It has been a day. In fact, yesterday’s Guardian Activate Summit was inspiring, and not only because Alan Rusbridger engaged the grey haired, nice, shrewd koala lookalike Schmidt in a scintillating discussion. After asking Schmidt a question, I felt exited like a small girl on her first day of school. Finally allowed to talk to real adults. Yay!
This sounds a bit embarrassing, but there is a good reason for this: Today, business corporations like Google and not academic institutions manage our knowledge. As knowledge is power, this will affect the structure of our society. We already know that the internet disrupts business. Up next? Politics.

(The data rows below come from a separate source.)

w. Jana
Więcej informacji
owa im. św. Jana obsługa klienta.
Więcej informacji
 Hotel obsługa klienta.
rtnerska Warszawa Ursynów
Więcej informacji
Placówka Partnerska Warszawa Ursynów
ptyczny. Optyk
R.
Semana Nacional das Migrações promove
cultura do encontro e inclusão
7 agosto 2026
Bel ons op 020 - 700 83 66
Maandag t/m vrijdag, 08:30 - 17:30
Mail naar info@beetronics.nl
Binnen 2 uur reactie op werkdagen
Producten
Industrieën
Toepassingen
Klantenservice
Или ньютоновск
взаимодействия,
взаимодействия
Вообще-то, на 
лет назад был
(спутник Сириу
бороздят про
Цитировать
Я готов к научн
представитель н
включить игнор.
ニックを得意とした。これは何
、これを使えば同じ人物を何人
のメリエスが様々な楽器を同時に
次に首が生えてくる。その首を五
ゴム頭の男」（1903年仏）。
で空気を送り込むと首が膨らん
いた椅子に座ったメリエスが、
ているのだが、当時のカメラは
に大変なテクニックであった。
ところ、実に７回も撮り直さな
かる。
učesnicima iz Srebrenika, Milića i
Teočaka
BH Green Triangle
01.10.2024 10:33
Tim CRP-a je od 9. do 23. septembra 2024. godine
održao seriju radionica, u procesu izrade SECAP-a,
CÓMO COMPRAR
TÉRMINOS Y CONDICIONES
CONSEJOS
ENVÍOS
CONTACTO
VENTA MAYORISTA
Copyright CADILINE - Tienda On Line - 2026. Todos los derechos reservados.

Exiting, eh?
When I was hanging around at the canal with the lovely witty programmers of the Guardian having Pimm’s and eating strawberries instead of dinner, we resumed what was said, but it was much later till I understood that the way technology is shaping knowledge at the moment is far more fundamental.

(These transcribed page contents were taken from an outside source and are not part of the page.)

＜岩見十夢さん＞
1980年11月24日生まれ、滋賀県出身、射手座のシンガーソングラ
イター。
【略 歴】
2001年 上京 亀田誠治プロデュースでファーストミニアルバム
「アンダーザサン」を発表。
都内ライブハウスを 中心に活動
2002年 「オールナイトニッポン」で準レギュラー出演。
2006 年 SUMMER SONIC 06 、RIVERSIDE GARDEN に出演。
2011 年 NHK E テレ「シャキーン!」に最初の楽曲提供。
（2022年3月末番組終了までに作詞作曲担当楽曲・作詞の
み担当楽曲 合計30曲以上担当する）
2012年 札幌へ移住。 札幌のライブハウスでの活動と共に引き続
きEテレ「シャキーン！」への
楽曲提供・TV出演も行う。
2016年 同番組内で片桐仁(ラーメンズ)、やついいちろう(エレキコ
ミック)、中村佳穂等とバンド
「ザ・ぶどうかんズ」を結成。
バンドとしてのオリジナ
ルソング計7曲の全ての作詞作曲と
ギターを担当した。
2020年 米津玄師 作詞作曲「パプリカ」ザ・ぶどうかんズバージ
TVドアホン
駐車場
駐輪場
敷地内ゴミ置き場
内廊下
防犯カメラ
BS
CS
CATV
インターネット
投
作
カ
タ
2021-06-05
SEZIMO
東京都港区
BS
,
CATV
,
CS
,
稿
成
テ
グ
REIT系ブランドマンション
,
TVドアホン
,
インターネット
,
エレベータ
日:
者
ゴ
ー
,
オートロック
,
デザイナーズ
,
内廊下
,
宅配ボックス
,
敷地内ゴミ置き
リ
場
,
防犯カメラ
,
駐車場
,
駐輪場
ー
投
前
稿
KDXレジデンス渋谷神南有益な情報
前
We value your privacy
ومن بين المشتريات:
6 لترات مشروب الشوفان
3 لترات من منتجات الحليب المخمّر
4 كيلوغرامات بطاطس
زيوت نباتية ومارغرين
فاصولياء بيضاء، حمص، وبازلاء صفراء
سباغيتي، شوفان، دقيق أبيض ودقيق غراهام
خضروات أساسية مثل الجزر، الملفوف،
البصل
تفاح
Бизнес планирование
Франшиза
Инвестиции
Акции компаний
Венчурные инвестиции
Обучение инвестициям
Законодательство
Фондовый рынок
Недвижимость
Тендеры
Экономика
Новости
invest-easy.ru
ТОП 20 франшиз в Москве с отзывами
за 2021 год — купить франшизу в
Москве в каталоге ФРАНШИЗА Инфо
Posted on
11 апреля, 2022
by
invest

Alan Rusbridger is testing Google Goggles on Eric Schmidt
So let us quickly get through what Eric Schmidt actually said to concentrate on what he said by saying it.
For him mobile, cloud and network are shaping our future; Steve Jobs is a “friend”, “this might shock you”, but he is explicitly opposed to Apple’s closed version of the net; Google is sorry for the wifi-scandal, takes privacy serious, and there is a need for regulation; obviously there are plans for a Facebook-like “Google Me”, because Schmidt said (please follow me into the twisted logic of journalism) he wouldn’t announce a “possible future product” here or on Twitter, so with not denying its existence: “it sounds like yes,” as Alan Rusbridger concluded.
When we were talking about what’s next at the end of a highly inspiring day, there was suddenly this glimpse of a more fundamental shift. The internet will not be the “disruption” that everybody agrees upon by now. You wish! It will be a fundamental eruption of society. I am sure that Heidegger, if still alive, would immediately despise the word “disruption” argueing that it blocks our view.
Let me collect the bits and pieces of that day: The journey started with data.gov.uk, and Nigel Shadboldt presenting his fascinating project. He and the dad of the WWW, Tim Berners-Lee, are currently making the UK data accessible to the public. By now, people have developed apps for it, so you can find the next dentist or pharmacy, compare care homes, or get a panic attack over the density of minor incidents with the iPhone asborometer, as it helps you to learn about the anti social behaviour orders (asbo) in your neighborhood. Data.gov.uk and the US version presented by Beth Noveck, however, deal with an interesting challenge: Opening data to the public makes it accessible, but not available.
Let’s take this with us to the next chapter of my day. During lunch I had an interesting conversation with my former boss of MediaGuardian, Steve Busfield, about databases, statistics and journalism. Personally, I believe that there is a new journalism to evolve, journalism that is data driven, and will be published as apps and not as texts.
The Guardian is already doing that on the fantastic Datablog with good help of the lovely data visualisations of Information is beautiful. Steve and me brainstormed what that might mean for journalism, and I predicted that apps vs. text might be the next war after print vs. online. Funnily enough our little chat was simultaneously echoed by a tweet of the Guardians’ info architect Martin Belam. Sometimes things are all coming together for you to get it. Thank you things.
When I came home the things were still excited, not only because I had to prepare a radio feature on Eric Schmidt’s talk for the next morning. I went through my notes and the twitter feed, and when I came across a tweet of my colleague Tim Bradshaw of the Financial Times, it hit me. As some of you might know, Google allows their employees to work on a project of their own one day a week, and Tim tweeted Schmidt’s answer on what he is doing in his 20% time:
Let me repeat that for you: “Tech is about to upend the way governments work.” Well. We already know that the internet is an effective tool for governments. With the Obama campaign we have seen that the internet can efficiently help politicians to organise people, connect them, and keep them up to date. It might be time to think about: designing crowds. ?
But upend how governments work? I admit, there is something going on, a database revolution happening at our fingertips. There is not only a debate on how power point interferes with politics and influences military strategies. As more and more data is open, gets uploaded and connected, designing statistics and building apps became in a certain way a political act. Surely the interface between the people and the politicians is about to change. But technology is political in itself. It will change, but not upend governments.
How democratic is crowd sourcing really? What were we asking for, and what is it we better don’t want to know? Can it ever be just “the algorithm”? And when do we get enough response, when are we only hearing the loud voices?
Winston Churchill said once “the only statistics you can trust are those you falsified yourself”, and now the statistics get democratised. However, today you don’t even need to falsify anything, you simply make some data visible, while you let other figures sink deep down to the bottom of the information overload.
These are just some thoughts, fairly rough. But why this is so important to me: I think we need to start a debate on how technology is disrupting politics. Organising statistics and publishing knowledge is a political act. Knowledge is more power than ever. And journalism needs to find a new role in here.